Diese divergierenden Auffassungen wirken sich in Deutschland und in der Türkei auf die alevitische Community in politischer sowie in religiös-theologischer Sicht unterschiedlich aus: Während in der Türkei nur wenige Funktionäre und Intellektuelle eine Zugehörigkeit zum Islam explizit in Abrede stellen, sind in Deutschland Ansätze, die das Alevitentum als eine unabhängige Glaubensform verstehen, weiter verbreitet. Gorzewski führt dies, ein wenig monokausal, auf unterschiedliche politische Kontexte und Diskurse zurück: In der Türkei sei es nach wie vor schwierig, sich gänzlich von der staatlich diktierten, unitären Nationalidentität zu distanzieren, da dies als Gefährdung der staatlichen Einheit angesehen werden könnte. Demnach seien größere türkische Verbände in der öffentlichen Debatte vorsichtiger, ein vom Islam unabhängiges Alevitentum zu postulieren (262). In Deutschland sei dies nicht der Fall, so dass sich hier mehr Funktionäre vom Islam distanzierten. Dass weitere Gründe für diesen Unterschied in den Auswirkungen der Migration, im Kulturtransfer oder in einem diaspora-bedingten Transformationsprozess liegen könnten, wird von Gorzewski nicht berücksichtigt.
Letztlich schließt Gorzewski die Arbeit mit der These, dass die divergierenden Verhältnisbestimmungen zum Islam weiterhin im alevitischen Diskurs relevant bleiben werden; dies stehe einer allseits akzeptierten Vereinheitlichung der alevitischen Lehre im Weg, so dass sich aus dieser Uneinigkeit verschiedene Gruppen entwickeln könnten (286 f.).

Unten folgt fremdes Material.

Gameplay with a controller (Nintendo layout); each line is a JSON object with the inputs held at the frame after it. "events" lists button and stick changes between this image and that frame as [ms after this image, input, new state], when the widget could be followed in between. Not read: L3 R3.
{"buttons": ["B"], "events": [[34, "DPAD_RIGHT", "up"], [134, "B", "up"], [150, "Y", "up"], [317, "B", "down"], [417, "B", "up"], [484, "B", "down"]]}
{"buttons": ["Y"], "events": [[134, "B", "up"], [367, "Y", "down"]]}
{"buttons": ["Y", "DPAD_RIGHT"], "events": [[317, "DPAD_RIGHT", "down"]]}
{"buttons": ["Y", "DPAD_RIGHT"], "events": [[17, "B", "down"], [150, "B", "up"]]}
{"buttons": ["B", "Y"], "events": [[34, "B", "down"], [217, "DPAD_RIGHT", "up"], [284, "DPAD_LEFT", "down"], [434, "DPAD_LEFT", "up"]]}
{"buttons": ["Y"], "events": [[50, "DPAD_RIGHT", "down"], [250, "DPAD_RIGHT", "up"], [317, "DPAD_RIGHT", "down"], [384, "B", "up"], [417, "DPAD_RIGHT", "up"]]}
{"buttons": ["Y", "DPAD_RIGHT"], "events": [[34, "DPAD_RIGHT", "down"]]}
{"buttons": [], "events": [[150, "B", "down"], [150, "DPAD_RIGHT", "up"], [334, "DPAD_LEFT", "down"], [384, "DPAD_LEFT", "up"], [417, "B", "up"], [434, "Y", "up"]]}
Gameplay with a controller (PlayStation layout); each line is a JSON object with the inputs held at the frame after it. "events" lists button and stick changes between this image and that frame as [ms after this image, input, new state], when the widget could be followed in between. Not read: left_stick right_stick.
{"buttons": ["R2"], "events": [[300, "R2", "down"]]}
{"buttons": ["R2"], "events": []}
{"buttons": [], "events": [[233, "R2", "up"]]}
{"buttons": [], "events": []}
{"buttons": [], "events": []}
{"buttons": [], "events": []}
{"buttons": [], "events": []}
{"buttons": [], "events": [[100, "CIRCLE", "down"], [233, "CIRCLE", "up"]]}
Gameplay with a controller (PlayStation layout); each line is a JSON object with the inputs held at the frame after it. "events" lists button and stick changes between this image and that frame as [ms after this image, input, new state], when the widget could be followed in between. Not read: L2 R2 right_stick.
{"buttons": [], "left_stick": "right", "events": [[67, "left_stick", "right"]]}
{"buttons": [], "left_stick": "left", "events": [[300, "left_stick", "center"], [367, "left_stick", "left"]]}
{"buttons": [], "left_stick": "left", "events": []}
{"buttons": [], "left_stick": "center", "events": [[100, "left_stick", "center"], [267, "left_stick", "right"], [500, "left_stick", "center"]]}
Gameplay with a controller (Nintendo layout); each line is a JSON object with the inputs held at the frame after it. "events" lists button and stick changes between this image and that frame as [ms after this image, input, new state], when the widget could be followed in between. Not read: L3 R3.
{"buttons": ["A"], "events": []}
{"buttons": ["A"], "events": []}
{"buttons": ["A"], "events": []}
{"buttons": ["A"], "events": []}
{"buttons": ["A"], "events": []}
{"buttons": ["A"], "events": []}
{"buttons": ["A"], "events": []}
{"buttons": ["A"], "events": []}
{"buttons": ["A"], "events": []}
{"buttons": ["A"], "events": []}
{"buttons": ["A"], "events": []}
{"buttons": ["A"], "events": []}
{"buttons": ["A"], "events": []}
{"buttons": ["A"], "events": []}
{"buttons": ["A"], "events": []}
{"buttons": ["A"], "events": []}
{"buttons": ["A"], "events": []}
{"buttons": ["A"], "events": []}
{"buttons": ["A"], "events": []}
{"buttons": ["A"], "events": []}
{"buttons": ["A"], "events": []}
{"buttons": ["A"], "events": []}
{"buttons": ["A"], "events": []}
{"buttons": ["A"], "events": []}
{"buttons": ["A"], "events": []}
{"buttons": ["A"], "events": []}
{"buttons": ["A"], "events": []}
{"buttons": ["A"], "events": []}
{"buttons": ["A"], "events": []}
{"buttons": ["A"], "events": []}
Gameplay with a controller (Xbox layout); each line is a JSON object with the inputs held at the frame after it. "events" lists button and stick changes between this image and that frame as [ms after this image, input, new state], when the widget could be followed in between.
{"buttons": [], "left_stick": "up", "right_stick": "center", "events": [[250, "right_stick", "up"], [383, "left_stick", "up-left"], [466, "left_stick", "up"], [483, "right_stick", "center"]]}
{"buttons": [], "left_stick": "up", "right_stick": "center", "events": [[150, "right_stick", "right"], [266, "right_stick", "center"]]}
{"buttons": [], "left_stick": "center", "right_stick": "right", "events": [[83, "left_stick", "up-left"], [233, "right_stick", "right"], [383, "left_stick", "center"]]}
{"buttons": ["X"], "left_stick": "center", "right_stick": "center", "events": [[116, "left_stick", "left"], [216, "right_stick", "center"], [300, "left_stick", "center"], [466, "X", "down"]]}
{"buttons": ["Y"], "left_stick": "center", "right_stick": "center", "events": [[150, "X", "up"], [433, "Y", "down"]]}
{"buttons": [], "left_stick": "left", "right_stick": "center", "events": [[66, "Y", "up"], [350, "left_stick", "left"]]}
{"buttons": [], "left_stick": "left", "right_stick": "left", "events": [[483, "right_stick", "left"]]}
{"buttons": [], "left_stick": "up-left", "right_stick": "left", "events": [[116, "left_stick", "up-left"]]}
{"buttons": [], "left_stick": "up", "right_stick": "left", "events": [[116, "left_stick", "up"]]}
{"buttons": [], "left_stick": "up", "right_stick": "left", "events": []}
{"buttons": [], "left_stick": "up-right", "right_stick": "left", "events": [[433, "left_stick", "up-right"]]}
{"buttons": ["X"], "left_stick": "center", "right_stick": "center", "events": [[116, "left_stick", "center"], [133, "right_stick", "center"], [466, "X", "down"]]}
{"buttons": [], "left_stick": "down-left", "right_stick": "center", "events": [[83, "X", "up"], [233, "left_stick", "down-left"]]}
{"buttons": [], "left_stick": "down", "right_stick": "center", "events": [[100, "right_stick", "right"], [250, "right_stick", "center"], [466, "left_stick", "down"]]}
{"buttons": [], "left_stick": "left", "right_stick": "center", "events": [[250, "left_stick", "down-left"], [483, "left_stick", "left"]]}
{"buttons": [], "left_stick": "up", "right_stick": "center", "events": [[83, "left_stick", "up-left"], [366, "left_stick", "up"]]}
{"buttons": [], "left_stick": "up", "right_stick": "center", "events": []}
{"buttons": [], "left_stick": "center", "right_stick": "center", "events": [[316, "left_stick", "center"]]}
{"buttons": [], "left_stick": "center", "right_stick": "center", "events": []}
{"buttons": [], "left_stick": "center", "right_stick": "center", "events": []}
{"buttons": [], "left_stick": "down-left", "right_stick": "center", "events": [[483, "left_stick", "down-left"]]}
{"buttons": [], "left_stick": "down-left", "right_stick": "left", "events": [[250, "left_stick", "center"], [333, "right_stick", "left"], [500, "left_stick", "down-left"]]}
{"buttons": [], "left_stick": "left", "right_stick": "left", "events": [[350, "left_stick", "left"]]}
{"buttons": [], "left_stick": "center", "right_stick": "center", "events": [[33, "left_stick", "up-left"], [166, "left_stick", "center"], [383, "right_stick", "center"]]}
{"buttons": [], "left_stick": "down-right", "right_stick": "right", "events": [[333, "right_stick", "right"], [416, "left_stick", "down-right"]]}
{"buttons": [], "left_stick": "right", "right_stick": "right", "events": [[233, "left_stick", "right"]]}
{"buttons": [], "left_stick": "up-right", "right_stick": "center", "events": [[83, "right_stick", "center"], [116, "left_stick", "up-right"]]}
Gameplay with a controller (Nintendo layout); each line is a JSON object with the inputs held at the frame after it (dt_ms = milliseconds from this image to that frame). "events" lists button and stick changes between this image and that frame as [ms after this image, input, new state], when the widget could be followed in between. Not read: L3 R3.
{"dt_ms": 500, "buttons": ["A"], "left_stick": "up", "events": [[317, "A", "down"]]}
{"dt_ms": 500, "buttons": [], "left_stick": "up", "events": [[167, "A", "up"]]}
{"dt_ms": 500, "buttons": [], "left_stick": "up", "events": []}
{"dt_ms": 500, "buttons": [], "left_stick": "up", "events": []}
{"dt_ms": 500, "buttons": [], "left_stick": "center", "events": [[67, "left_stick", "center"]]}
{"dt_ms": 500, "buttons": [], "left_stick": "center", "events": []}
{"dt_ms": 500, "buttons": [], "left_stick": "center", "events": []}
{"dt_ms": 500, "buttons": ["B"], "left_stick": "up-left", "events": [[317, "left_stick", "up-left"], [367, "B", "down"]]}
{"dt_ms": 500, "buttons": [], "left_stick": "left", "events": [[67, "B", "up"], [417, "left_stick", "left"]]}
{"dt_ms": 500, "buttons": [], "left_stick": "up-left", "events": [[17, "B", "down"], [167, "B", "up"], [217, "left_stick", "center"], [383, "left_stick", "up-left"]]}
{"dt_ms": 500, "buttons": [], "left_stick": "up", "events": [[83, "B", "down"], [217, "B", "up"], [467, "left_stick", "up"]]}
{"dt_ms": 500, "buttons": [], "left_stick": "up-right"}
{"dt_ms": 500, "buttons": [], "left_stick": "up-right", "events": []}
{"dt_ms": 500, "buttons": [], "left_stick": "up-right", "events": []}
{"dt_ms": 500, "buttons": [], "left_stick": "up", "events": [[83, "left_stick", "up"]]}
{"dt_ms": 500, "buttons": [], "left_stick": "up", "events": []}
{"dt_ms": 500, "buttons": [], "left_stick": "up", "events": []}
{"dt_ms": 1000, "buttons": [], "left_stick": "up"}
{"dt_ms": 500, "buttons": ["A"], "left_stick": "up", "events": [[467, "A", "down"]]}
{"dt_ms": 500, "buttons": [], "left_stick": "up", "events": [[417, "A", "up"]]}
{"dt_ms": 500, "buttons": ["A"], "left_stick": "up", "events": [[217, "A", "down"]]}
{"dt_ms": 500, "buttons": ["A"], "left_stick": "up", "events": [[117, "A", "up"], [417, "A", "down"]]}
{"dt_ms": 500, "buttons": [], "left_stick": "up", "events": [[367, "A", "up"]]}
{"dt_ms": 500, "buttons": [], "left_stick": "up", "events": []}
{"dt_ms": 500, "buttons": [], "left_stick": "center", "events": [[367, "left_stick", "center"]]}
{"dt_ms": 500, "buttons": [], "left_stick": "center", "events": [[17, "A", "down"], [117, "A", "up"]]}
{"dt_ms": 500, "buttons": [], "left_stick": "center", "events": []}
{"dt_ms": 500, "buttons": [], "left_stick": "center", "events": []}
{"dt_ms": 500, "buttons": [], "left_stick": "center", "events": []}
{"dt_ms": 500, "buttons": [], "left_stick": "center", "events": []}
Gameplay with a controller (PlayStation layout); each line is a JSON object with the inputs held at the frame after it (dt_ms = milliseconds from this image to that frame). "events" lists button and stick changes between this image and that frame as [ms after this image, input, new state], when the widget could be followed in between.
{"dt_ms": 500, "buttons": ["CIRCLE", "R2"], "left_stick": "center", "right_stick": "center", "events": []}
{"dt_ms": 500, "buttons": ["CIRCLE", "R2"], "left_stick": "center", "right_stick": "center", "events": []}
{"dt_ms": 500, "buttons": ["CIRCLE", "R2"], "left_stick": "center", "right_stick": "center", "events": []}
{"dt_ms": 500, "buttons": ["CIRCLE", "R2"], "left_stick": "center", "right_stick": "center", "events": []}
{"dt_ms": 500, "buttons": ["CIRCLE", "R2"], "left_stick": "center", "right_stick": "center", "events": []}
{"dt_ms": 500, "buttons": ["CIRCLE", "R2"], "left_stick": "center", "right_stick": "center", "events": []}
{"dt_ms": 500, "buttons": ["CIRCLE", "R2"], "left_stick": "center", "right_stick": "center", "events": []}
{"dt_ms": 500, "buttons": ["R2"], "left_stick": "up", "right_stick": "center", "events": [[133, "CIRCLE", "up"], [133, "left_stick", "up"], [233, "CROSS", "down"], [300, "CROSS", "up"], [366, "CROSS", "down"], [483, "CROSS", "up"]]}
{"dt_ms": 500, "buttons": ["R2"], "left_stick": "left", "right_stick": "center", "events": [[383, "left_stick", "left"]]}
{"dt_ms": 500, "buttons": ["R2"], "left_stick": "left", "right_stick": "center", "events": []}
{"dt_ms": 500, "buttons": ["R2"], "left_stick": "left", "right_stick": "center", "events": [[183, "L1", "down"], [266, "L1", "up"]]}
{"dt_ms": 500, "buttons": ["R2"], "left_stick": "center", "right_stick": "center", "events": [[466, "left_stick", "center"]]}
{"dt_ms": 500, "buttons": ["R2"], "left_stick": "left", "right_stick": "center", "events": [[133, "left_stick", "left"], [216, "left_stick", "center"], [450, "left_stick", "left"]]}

Die gut strukturierte Monographie Gorzewkis überzeugt durch eine klare Gliederung und einen stringenten und stets transparenten Argumentationsaufbau. Insbesondere die Aufteilung der Verhältnisbestimmungen in pauschale Verortungen und Positionierungen nach Einzelaspekten sind für die Forschungsfrage signifikant und geben ihr eine entscheidende Tiefenschärfe: Denn trotz eines scheinbaren Konsens in vielen grundlegenden Fragen der Glaubensvorstellung und Ritualpraxis, existiert eine große Varietät an verschiedenen pauschalen Zugehörigkeitsbekundungen, die sich zum Teil diametral gegenüberstehen. Wichtig sind auch Vermerke auf Debatten innerhalb der jeweiligen Verhältnisbestimmungen. So kann Gorzewski die Ambivalenz der ganzen Debatte mit dieser Differenzierung gut beleuchten. Sehr hilfreich für die Lektüre ist zudem die am Ende beigefügte Autorenliste, die kurz Biographie und Position der zitierten Autorinnen und Autoren skizziert (289-294).
Die Stärke der Monographie, ihre klare Gliederung und der stringente Aufbau, zeigt gleichzeitig auch eine Schwäche der Arbeit auf: Die einzelnen Positionen wirken durch den auflistenden Charakter des Narrativs zuweilen als starre nebeneinander bestehende Verhältnisbestimmungen. Zu wenig geht Gorzewski auf die Debatten und Dynamiken zwischen den verschiedenen Bestimmungen ein und erklärt auch nicht, in welchem Beziehungsgefüge sie zueinander stehen; ob sich die divergierenden Bestimmungen gegenseitig begünstigen oder sogar bedingen. Auch werden zu selten die historiographischen Behauptungen der alevitischen Intellektuellen und Verbandsfunktionäre mit dem wissenschaftlichen Diskurs abgestimmt. Dies mag zwar nicht der Hauptgegenstand der Arbeit gewesen sein, aber es wäre für die Verortung der Bestimmungen sicherlich nützlich gewesen. Zudem ist die Auswahl der zitierten alevitischen Autorinnen und Autoren nicht immer nachvollziehbar: Es steht außer Frage, dass eine Berücksichtigung aller Akteure, die sich in den letzten Jahrzehnten zum Alevitentum äußerten, nicht möglich gewesen wäre. Allerdings übergeht Gorzewski durchaus einflussreiche Personen, die in den genannte Debatten eine sehr wichtige Rolle einnehmen, wie etwa Halil Öztoprak, einer der ersten öffentlich wirksamen alevitischen Gelehrten und Vertretern eines Alevitentums als "wahre" Auslegung des Islam, oder auch Mehmet Bayrak, der seit Jahrzehnten mit zahlreichen Publikationen ein "pro-kurdisches Alevitentum" avisiert.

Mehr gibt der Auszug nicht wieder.